» **Instruction A**: Please copy the lines of the records word for word, starting at the line containing "79: (302, 1230)" and ending at the line containing "86: (26, 216)".

» **Text shown**:
Sgt. Xavier Elizondo and Officer David Salgado, both assigned to an Area Central gang team in the Ogden District on the West Side, were charged with one count of conspiracy to commit theft and one count of embezzlement. Salgado is also charged with making a false statement to the FBI.

Federal prosecutors allege the two “conspired to submit materially false information to state court judges to obtain search warrants that enabled them to enter various properties and seize cash and drugs,” according to a statement from the U.S. attorney’s office.

The feds allege the cops would share what they stole — including marijuana and PCP — with the informants who tipped them off in the first place.

In a message sent to his officers, Police Supt. Eddie Johnson called the announcement of the indictment “a difficult day.”

Johnson added that “these allegations are a disgrace to what I and all of you have dedicated our lives to and risk our lives for. These allegations undermine the sacred meaning of what it means to be a Chicago Police Officer and what our star that we proudly wear on our chest represents.”

U.S. Attorney John Lausch said Elizondo’s and Salgado’s alleged crimes amount to a betrayal.

“When police officers fail to discharge their duties with honesty and integrity, they betray not only the citizens of Chicago, but their fellow officers who do their jobs the right way,” Lausch said in a statement.

Chicago Police spokesman Anthony Guglielmi said Elizondo and Salgado were among several officers stripped of their police powers last January as federal authorities were investigating several department members for allegedly ripping off drug dealers.

The department may now opt to place Elizondo and Salgado on no-pay status, Guglielmi said, but that can only happen after their initial court appearance.

Neither Salgado nor Elizondo could be reached for comment.

Elizondo, 45, was hired in May 1996. He received a merit promotion to sergeant in February 2014.

In his time with the department, he’s been the subject of at least 17 misconduct complaints, according to police records. None was sustained. Twelve of those were related to incidents on the West Side and several alleged an illegal search without an affidavit.

» **Exercise inputs**:

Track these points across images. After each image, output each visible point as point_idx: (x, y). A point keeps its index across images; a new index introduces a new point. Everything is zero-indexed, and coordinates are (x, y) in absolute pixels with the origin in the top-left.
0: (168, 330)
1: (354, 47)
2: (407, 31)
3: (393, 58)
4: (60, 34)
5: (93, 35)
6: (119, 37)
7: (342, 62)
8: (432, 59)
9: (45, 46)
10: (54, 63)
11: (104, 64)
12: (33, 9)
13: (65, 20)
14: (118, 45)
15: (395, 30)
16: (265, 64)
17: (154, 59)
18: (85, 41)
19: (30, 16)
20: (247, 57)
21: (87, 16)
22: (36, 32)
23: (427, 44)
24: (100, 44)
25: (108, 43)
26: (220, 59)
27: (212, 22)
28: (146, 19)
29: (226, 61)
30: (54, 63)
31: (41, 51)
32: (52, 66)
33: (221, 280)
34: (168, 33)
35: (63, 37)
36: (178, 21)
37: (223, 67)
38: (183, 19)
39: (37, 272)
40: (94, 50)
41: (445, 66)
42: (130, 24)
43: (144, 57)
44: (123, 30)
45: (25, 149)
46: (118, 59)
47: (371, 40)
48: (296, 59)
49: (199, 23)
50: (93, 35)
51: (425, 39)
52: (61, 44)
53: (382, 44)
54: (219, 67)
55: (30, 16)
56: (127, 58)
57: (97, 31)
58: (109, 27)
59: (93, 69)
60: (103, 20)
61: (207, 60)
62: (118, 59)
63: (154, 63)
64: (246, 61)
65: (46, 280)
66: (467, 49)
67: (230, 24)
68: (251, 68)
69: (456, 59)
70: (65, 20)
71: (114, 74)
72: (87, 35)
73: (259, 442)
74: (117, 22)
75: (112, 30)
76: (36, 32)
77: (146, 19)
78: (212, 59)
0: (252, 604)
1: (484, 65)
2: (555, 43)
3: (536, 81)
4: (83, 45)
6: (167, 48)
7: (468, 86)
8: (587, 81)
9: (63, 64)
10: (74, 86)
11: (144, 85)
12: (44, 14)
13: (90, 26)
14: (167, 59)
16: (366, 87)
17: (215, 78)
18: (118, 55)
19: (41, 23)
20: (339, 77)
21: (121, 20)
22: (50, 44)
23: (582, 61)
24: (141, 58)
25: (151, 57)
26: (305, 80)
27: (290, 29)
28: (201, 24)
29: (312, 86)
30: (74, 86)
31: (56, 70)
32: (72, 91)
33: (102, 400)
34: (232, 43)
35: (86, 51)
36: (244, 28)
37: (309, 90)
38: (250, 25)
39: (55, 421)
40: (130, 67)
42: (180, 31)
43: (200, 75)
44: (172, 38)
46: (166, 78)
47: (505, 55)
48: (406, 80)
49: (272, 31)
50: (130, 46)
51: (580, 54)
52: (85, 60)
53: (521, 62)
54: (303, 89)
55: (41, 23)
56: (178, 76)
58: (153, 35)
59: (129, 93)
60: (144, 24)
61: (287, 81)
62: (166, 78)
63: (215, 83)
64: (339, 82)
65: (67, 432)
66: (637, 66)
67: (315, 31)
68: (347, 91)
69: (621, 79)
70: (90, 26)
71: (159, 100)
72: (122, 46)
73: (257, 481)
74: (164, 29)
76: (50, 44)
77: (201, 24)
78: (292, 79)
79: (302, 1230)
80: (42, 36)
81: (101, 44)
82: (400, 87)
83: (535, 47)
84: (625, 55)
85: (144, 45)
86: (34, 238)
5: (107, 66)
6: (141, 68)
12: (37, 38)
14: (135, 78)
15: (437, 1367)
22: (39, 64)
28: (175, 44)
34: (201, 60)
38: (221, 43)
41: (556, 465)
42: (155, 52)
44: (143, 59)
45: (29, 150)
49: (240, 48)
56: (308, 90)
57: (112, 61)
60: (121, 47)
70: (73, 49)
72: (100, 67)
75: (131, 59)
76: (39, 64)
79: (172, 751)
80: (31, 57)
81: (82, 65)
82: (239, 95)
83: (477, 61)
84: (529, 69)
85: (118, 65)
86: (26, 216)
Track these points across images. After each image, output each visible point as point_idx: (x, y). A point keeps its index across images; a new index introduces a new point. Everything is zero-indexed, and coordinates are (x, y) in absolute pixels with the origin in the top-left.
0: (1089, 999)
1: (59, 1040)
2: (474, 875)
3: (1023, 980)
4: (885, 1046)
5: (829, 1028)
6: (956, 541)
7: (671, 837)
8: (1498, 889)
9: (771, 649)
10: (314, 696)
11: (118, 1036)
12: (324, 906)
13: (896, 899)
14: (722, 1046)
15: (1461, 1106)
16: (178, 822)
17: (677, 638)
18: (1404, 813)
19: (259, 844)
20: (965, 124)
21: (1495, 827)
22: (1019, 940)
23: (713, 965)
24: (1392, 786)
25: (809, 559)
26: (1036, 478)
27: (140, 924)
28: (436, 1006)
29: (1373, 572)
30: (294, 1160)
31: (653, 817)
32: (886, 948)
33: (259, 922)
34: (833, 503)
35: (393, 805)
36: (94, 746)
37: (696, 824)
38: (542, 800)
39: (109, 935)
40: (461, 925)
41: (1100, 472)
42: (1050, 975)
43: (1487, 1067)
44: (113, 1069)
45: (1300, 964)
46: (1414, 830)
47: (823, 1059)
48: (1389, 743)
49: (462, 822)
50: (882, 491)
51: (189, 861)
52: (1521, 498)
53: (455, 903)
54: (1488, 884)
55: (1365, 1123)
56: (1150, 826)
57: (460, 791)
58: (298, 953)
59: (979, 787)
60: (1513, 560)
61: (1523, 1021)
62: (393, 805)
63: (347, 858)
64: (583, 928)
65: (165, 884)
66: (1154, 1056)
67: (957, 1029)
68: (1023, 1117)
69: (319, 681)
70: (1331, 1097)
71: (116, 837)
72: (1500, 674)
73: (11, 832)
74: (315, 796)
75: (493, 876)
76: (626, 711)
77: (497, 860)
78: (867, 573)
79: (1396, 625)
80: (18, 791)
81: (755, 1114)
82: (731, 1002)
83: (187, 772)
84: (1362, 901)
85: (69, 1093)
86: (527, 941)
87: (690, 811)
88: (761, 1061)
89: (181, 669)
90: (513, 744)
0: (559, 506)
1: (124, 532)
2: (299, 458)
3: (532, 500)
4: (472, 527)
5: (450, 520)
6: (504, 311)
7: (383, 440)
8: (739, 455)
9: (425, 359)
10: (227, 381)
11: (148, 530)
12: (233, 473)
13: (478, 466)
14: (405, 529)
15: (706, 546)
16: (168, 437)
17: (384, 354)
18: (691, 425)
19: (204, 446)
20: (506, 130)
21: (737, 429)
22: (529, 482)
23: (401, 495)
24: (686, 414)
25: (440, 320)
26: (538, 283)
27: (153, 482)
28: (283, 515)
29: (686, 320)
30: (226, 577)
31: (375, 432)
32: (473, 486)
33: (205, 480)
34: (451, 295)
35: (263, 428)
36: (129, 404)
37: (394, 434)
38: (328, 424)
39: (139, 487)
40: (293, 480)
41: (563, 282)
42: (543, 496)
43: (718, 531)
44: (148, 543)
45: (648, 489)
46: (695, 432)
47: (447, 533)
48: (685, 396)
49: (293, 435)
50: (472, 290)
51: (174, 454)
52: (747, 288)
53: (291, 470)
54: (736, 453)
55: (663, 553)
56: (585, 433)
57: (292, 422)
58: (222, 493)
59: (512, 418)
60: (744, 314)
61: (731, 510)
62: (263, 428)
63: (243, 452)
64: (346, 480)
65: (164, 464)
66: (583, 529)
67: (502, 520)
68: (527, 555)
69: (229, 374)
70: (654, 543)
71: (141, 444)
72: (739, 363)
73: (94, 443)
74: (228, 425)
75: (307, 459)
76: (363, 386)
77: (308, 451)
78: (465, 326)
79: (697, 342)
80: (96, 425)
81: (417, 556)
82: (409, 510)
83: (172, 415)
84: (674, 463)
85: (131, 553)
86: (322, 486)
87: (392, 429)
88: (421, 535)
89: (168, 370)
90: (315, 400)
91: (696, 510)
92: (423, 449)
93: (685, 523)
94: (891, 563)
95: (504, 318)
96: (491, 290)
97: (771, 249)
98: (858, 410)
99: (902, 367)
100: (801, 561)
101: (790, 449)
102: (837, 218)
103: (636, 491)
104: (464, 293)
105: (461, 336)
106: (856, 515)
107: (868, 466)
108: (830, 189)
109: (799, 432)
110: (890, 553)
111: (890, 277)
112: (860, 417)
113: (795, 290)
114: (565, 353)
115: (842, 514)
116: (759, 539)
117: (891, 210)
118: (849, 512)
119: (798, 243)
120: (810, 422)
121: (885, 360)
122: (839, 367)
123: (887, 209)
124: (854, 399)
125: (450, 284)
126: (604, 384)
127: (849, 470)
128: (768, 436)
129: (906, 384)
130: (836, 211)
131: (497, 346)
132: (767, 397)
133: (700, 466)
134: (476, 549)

» **Instruction B**: Reproduce the report on the two charged officers, starting at "In his time" and ending at "without an affidavit.", substituting "disciplinary" for "misconduct".

» **Final answer A**:
79: (302, 1230)
80: (42, 36)
81: (101, 44)
82: (400, 87)
83: (535, 47)
84: (625, 55)
85: (144, 45)
86: (34, 238)
5: (107, 66)
6: (141, 68)
12: (37, 38)
14: (135, 78)
15: (437, 1367)
22: (39, 64)
28: (175, 44)
34: (201, 60)
38: (221, 43)
41: (556, 465)
42: (155, 52)
44: (143, 59)
45: (29, 150)
49: (240, 48)
56: (308, 90)
57: (112, 61)
60: (121, 47)
70: (73, 49)
72: (100, 67)
75: (131, 59)
76: (39, 64)
79: (172, 751)
80: (31, 57)
81: (82, 65)
82: (239, 95)
83: (477, 61)
84: (529, 69)
85: (118, 65)
86: (26, 216)

» **Final answer B**:
In his time with the department, he’s been the subject of at least 17 disciplinary complaints, according to police records. None was sustained. Twelve of those were related to incidents on the West Side and several alleged an illegal search without an affidavit.